Anyway, I really like this poem by E.E. Cummings that he showed us. I haven't finished reading it, because I have to read each stanza about six times even to begin to grasp the meaning. Also there is math and diversions. But as I get it, it begins to draw together into a very pretty picture. I haven't yet figured out how deep the picture actually is.

If you don't click the link, at least read this:

"this motionless forgetful where
turned at his glance to shining here;
that if(so timid air is firm)
under his eyes would stir and squirm"

even though it doesn't have much of the alliteration of the rest of the poem.

(no subject)

Date: 2009-10-15 01:31 pm (UTC)
From: [identity profile] midnight-sidhe.livejournal.com
My professor revealed today his motivation for studying poetry, which is that it organizes linguistic features and thus makes them easier to study. I find this intriguing. I wonder how many linguists would say that it merely skews the data and dismiss it--I think I'd take his side in such an argument.

My impression is that linguists have been exploiting poetic data for generations - especially in phonology, and especially for historical work. It's less often useful for syntax, but again, there are times in historical work where one can find corroboration in poetry. I don't think any really good linguists would say poetry is useless, although they themselves might not have a use for it.
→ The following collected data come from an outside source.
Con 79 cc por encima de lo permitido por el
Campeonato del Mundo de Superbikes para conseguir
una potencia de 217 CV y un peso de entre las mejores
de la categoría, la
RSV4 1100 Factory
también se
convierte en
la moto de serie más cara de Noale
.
That said, poetry does skew the data a bit, particularly in the syntax/semantics sphere, where there's a lot of deliberate manipulation (and sometimes outright breaking) of the rules. I don't think it's so much that poetic data is inadmissable for linguistics, but rather that it has to be considered separately and on somewhat different terms. Lumping it in with non-poetic data would be potentially problematic (again, especially for syntactic research).

(no subject)

Date: 2009-10-15 04:39 pm (UTC)
From: [identity profile] midnight-sidhe.livejournal.com
No worries. :-)

I don't have a lot of friends pages to read, actually; I use my LJ more as a journal than a communications network, so most people don't realise I'm here.